COPE has been pursuing the case closely over the years, and we have attempted to give the editors-in-chief advice and support along the way. COPE is an organisation for editors and publishers of scientific journals that has now existed for 15 years (10). The organisation has evolved from a small, but important club in which editors could discuss difficult cases, into a large organisation with over 7 000 scientific journals and publishers. All the members commit themselves to following COPE’s ethical guidelines and Codes of Conduct (11). In other respects the objective of the organisation is the same as it has always been: to contribute practical advice and develop guidelines that enable editors, individually and jointly, to ensure that the body of research literature is correct and reliable.
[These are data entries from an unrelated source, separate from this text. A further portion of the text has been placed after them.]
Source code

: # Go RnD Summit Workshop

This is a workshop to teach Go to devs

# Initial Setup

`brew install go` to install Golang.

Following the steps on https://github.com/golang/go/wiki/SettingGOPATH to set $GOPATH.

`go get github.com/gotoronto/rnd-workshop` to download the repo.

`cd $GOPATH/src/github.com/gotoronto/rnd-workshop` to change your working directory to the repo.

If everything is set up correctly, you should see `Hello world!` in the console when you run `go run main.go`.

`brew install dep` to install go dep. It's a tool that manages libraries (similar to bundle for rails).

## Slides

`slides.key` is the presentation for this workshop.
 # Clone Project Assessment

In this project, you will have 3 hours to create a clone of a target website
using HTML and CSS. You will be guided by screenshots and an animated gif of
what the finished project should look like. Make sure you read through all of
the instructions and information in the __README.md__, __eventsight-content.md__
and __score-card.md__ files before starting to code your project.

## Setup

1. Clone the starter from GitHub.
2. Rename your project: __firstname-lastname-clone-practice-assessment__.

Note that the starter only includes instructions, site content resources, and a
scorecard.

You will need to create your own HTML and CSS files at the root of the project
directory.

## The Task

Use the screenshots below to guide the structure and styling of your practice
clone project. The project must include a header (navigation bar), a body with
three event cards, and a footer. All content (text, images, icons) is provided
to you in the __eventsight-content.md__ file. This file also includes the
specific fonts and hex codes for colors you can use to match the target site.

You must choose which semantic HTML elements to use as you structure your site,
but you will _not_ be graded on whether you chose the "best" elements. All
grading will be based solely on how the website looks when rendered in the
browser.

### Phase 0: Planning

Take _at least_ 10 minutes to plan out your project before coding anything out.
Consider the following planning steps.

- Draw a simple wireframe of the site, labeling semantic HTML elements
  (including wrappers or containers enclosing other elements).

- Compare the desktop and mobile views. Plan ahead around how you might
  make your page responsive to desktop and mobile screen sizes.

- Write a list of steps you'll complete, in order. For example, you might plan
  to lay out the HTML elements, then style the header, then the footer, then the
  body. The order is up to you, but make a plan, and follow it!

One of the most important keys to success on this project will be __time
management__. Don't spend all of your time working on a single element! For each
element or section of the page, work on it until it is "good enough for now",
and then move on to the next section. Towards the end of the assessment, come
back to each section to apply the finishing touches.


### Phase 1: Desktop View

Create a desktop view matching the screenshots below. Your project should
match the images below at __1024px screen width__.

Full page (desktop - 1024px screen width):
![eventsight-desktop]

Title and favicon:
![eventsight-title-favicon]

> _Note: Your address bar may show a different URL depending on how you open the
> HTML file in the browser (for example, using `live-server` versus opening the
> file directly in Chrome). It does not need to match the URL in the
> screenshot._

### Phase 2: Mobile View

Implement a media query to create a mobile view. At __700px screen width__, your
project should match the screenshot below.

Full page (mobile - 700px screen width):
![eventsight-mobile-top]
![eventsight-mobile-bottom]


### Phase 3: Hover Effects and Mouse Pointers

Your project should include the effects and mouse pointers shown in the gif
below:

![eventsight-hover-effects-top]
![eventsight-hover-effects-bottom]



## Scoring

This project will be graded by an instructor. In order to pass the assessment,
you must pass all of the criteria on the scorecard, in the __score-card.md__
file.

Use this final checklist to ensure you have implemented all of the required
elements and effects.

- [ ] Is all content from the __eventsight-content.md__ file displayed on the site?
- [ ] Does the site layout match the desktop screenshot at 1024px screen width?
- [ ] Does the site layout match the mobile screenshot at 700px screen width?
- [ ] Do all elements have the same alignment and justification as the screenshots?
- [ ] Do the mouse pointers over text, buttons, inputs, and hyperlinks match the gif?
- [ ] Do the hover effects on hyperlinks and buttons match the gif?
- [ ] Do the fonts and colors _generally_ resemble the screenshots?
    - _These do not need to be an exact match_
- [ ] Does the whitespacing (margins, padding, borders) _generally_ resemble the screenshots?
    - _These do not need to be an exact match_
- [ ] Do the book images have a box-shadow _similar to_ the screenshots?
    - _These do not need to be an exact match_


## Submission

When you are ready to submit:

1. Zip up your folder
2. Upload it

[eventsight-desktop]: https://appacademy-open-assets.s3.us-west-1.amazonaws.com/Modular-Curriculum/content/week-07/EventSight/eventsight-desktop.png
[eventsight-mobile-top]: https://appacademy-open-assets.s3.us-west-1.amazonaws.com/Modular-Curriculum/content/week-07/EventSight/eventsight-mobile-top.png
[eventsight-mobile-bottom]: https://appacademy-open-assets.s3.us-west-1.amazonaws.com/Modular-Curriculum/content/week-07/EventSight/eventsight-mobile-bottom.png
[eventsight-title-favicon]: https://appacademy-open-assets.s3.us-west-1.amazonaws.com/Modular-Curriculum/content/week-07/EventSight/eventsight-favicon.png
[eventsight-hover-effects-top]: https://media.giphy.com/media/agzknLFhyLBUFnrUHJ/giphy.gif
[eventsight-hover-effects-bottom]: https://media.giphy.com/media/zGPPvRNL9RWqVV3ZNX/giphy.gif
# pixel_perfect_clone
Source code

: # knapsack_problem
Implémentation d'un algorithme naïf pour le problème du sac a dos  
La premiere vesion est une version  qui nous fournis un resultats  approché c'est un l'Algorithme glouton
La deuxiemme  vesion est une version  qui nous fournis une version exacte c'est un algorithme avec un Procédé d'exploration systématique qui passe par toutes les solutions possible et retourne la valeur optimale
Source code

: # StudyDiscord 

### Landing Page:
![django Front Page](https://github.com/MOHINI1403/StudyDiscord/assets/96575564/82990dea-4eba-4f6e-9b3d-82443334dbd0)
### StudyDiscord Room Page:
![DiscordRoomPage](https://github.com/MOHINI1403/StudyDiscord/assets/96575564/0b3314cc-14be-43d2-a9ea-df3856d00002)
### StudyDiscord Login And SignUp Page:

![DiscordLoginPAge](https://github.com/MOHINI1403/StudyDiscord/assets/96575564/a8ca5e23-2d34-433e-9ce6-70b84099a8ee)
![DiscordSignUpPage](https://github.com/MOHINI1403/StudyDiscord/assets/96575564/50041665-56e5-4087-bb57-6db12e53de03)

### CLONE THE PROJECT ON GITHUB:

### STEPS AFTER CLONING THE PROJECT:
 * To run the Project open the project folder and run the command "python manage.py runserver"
The manner in which the anaesthesiology community has handled this particular case is exemplary. The reality is unfortunate, however. As matters stand now, it looks as though 193 articles from the period 1991 – 2011 have been or may be withdrawn. This means that the knowledge base will have to be reviewed again. We can only hope that the «invalid» articles have not had serious consequences for patients who have undergone anaesthesia during these years. Consequences there have undoubtedly been. Because medical practice is knowledge-based, it is of necessity subject to constant adjustment as new knowledge becomes available. This means that the knowledge base must be correct.